> _What to work on_
Retype every line of the listing below without any change, leaving out the pictures.

++++++++++

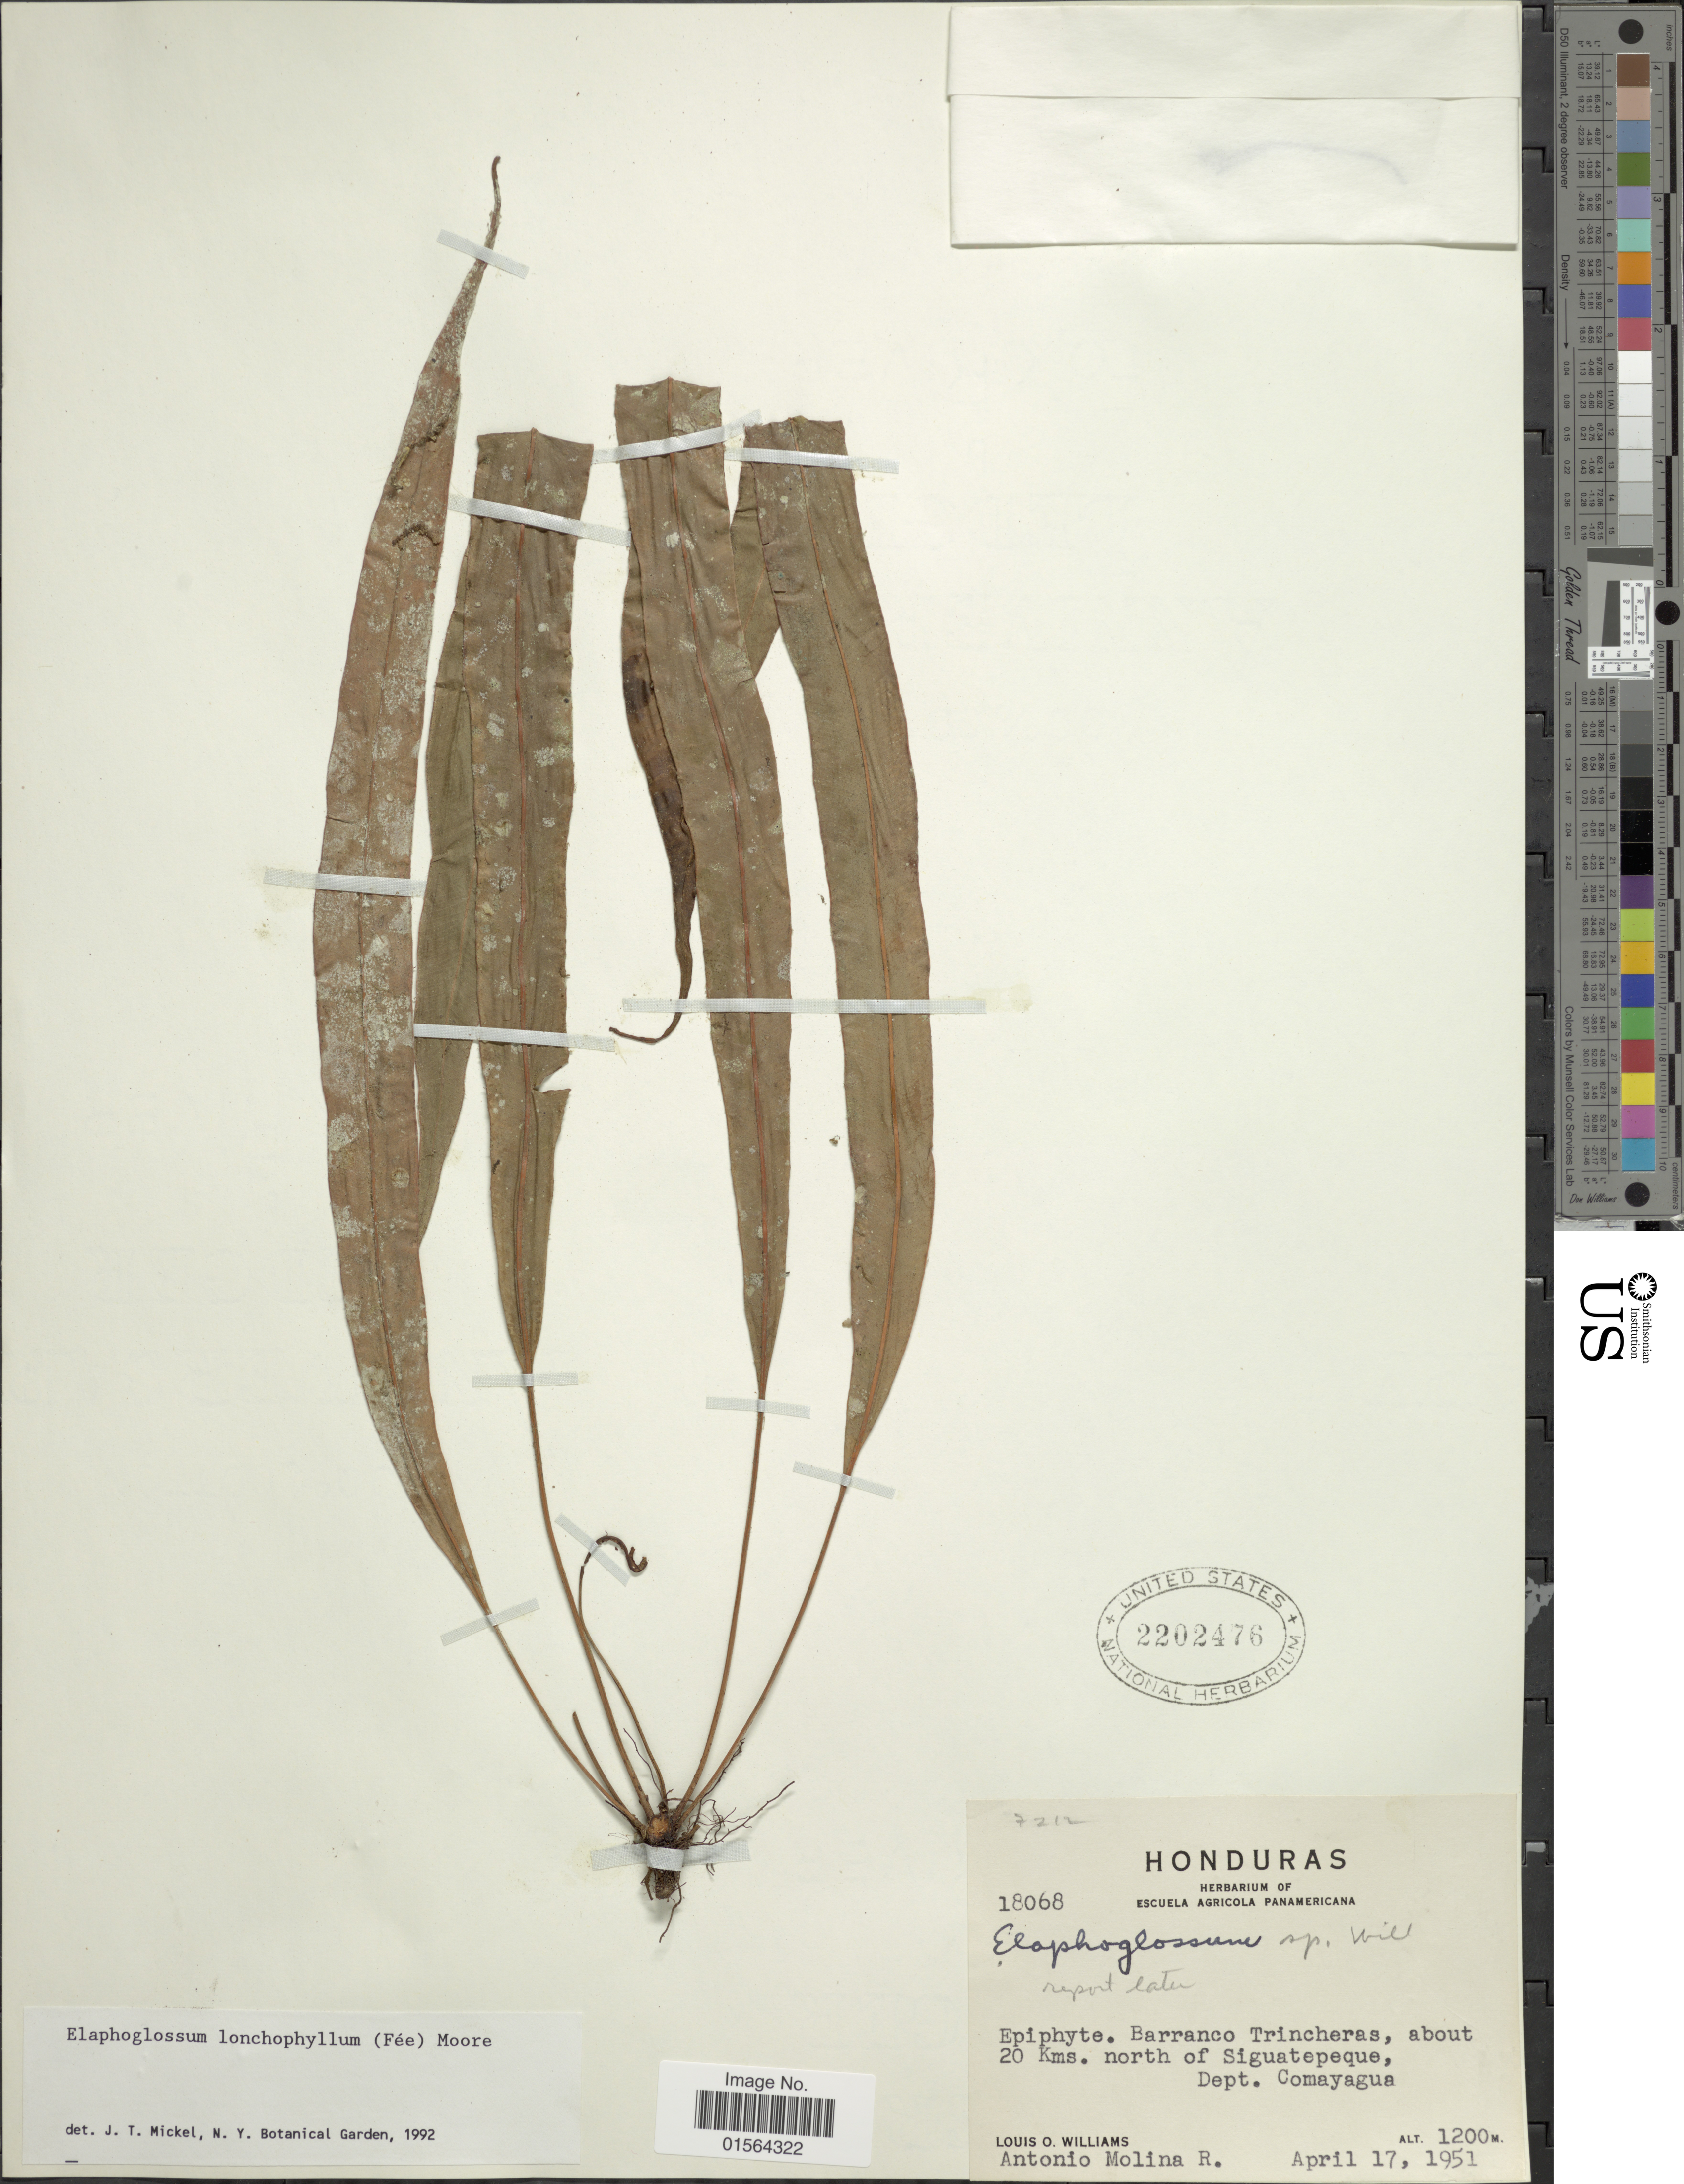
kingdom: Plantae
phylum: Tracheophyta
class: Polypodiopsida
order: Polypodiales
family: Dryopteridaceae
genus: Elaphoglossum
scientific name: Elaphoglossum lonchophyllum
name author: (Fée) T. Moore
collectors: L. O. Williams & A. Molina R.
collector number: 18068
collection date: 1951-04-17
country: Honduras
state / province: Comayagua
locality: Barranco Trincheras, about 20 kms. north of Siguatepeque, Dept. Comayagua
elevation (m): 1200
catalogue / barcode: US 2202476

++++++++++

> _Output_
kingdom: Plantae
phylum: Tracheophyta
class: Polypodiopsida
order: Polypodiales
family: Dryopteridaceae
genus: Elaphoglossum
scientific name: Elaphoglossum lonchophyllum
name author: (Fée) T. Moore
collectors: L. O. Williams & A. Molina R.
collector number: 18068
collection date: 1951-04-17
country: Honduras
state / province: Comayagua
locality: Barranco Trincheras, about 20 kms. north of Siguatepeque, Dept. Comayagua
elevation (m): 1200
catalogue / barcode: US 2202476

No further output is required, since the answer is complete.